At home, nursing tired feet and calves from the long run. Odie is asleep beside my feet as I sit here, typing away on the white Mac.
Ten hours earlier
Awoken by the phone alarm and I stayed in bed until I knew I shouldn't anymore. Sher came over, so we walked to the Piazza, where hundreds of others were awaiting for the cue at the start line. As the loud horn filled the air, everyone whizzed by us, including Sher later on, and we were separated by time and distance. I was on my own, feeding off No Doubt, Kings of Leon and other random music on my playlist. I kept my eyes on a few individuals I picked as my pacesetters but soon after, they all disappeared as well. I kept replacing them like worn socks. One by one. I'd jogged, then walked, then jogged again.
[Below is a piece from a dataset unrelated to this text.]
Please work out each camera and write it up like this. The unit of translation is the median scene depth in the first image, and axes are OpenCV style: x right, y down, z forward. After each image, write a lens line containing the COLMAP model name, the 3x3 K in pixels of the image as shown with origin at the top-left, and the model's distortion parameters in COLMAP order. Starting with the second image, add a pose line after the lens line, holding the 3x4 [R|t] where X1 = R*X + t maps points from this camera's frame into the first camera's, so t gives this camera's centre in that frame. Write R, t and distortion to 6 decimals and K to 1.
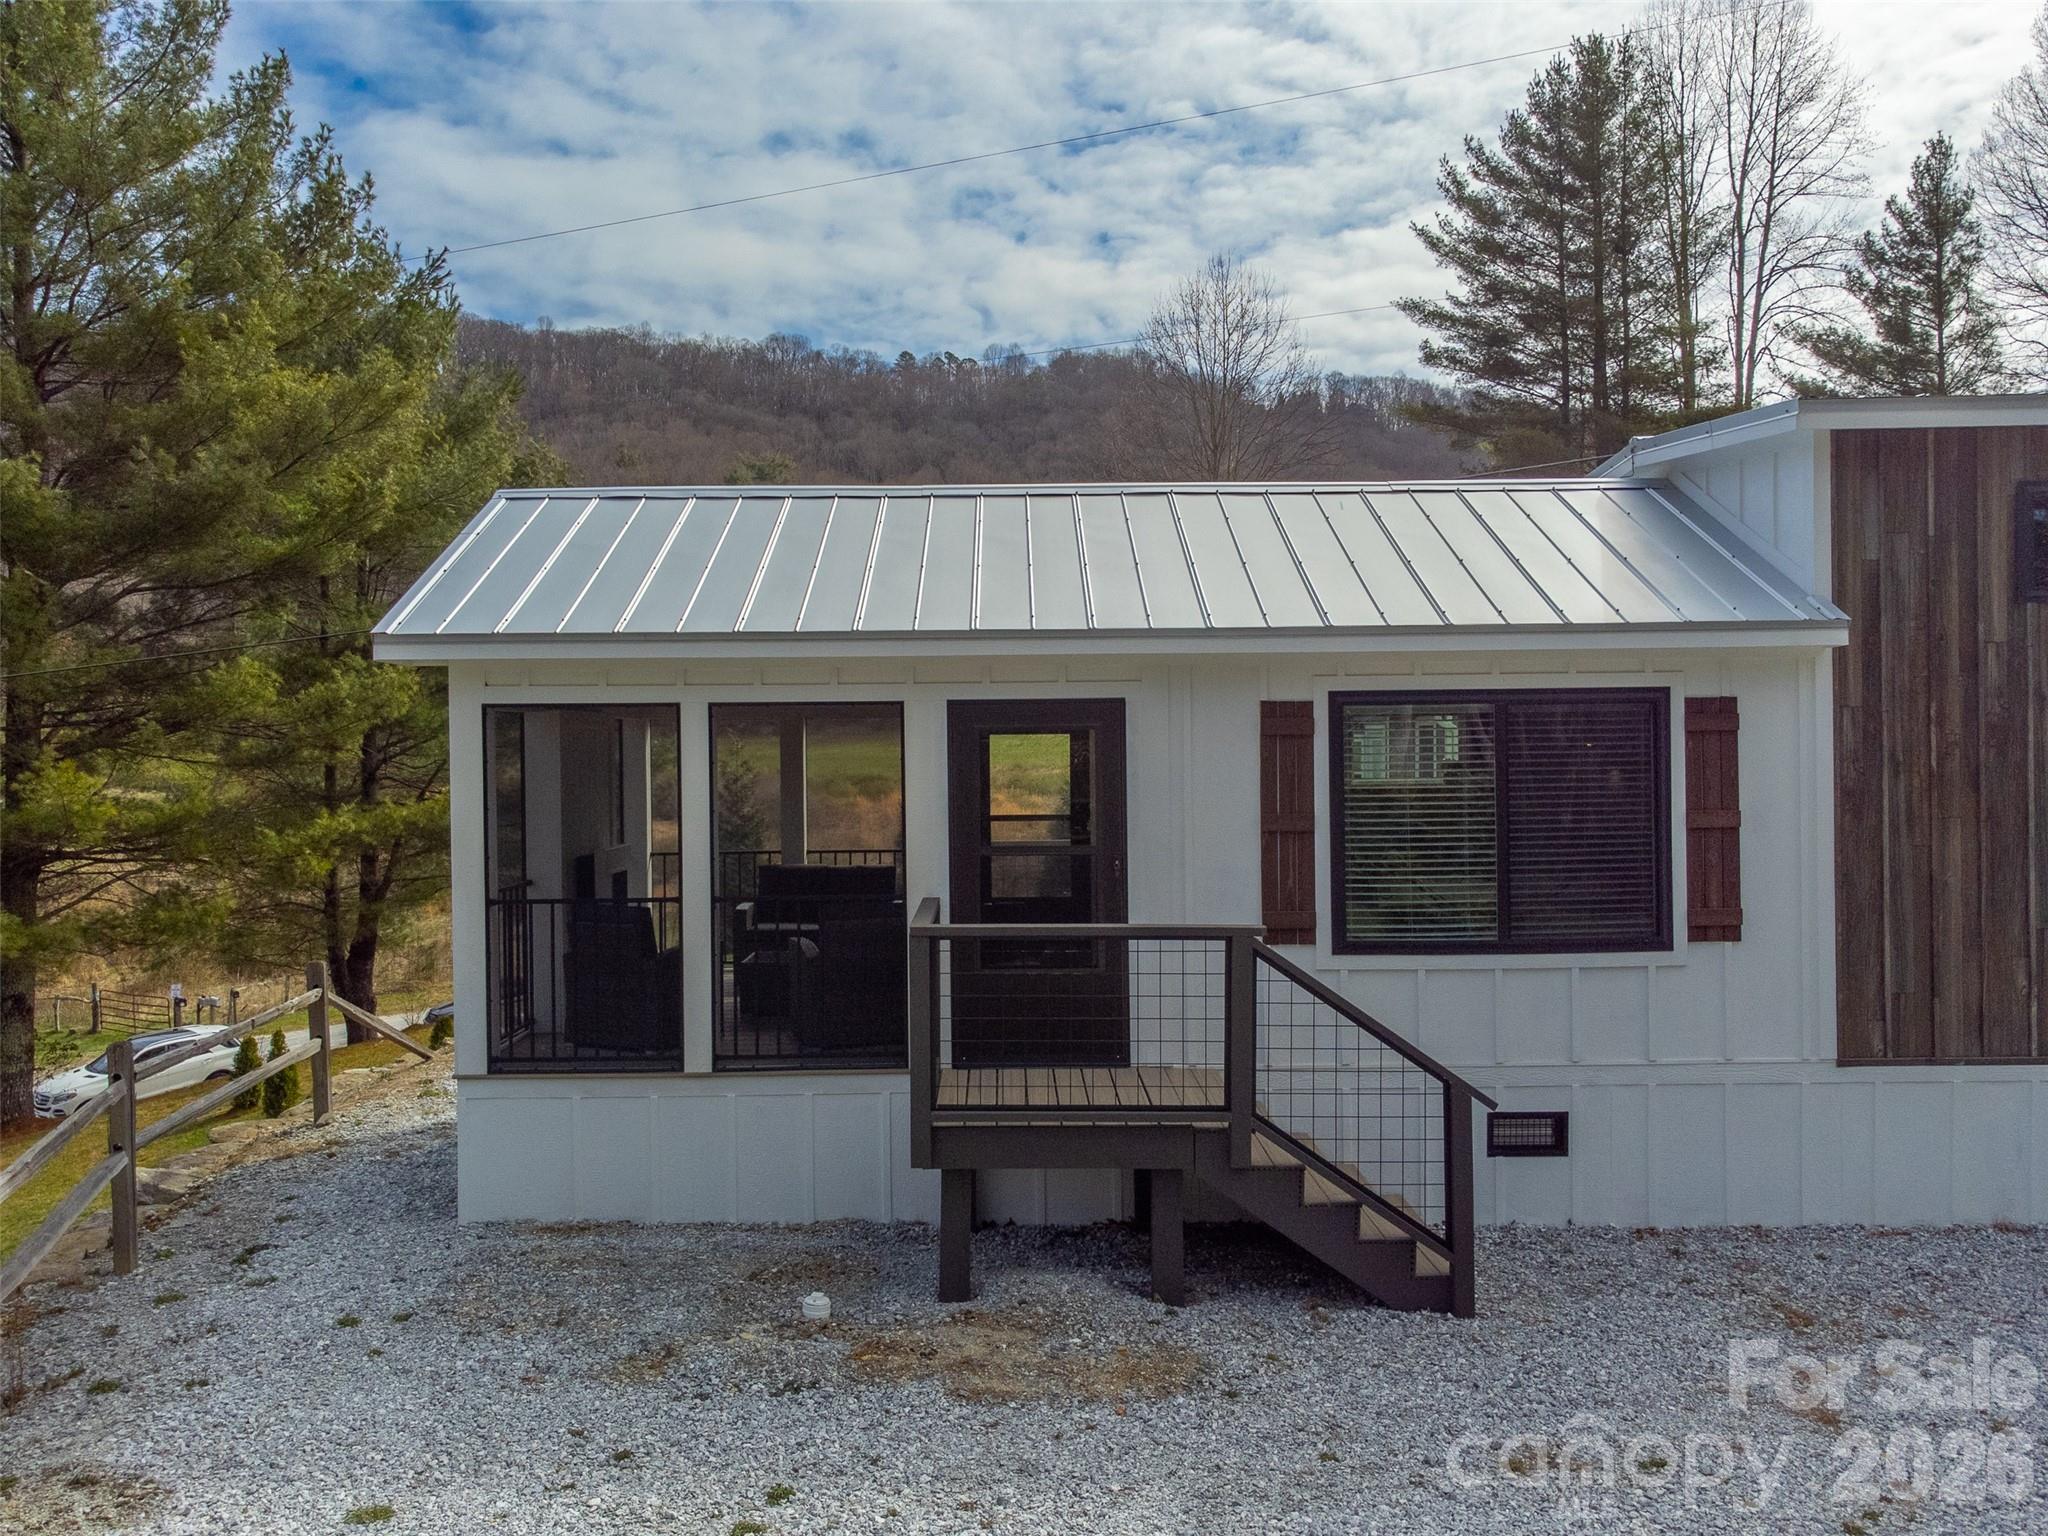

As I crossed the road, I had hit the wall, and I was close to just walking the whole marathon. It felt like I've done 5km and even after I picked the green elastic band (which I later found out it was the 6km mark), I was in no mood to run.
But one of the pacesetters kept my attention and I didn't think about anything else but to finish it. I was giving myself 2 hours and 30 minutes to finish the 11km mark. By the time I reached the finish line, it was just 2 hours. My soles and calves were in so much pain, I literally dragged them home.
So I used to be one of those who sniggled at those who tortured themselves running to death, but now I am one of them and I can't say I'm not pleased with my new profound achievement.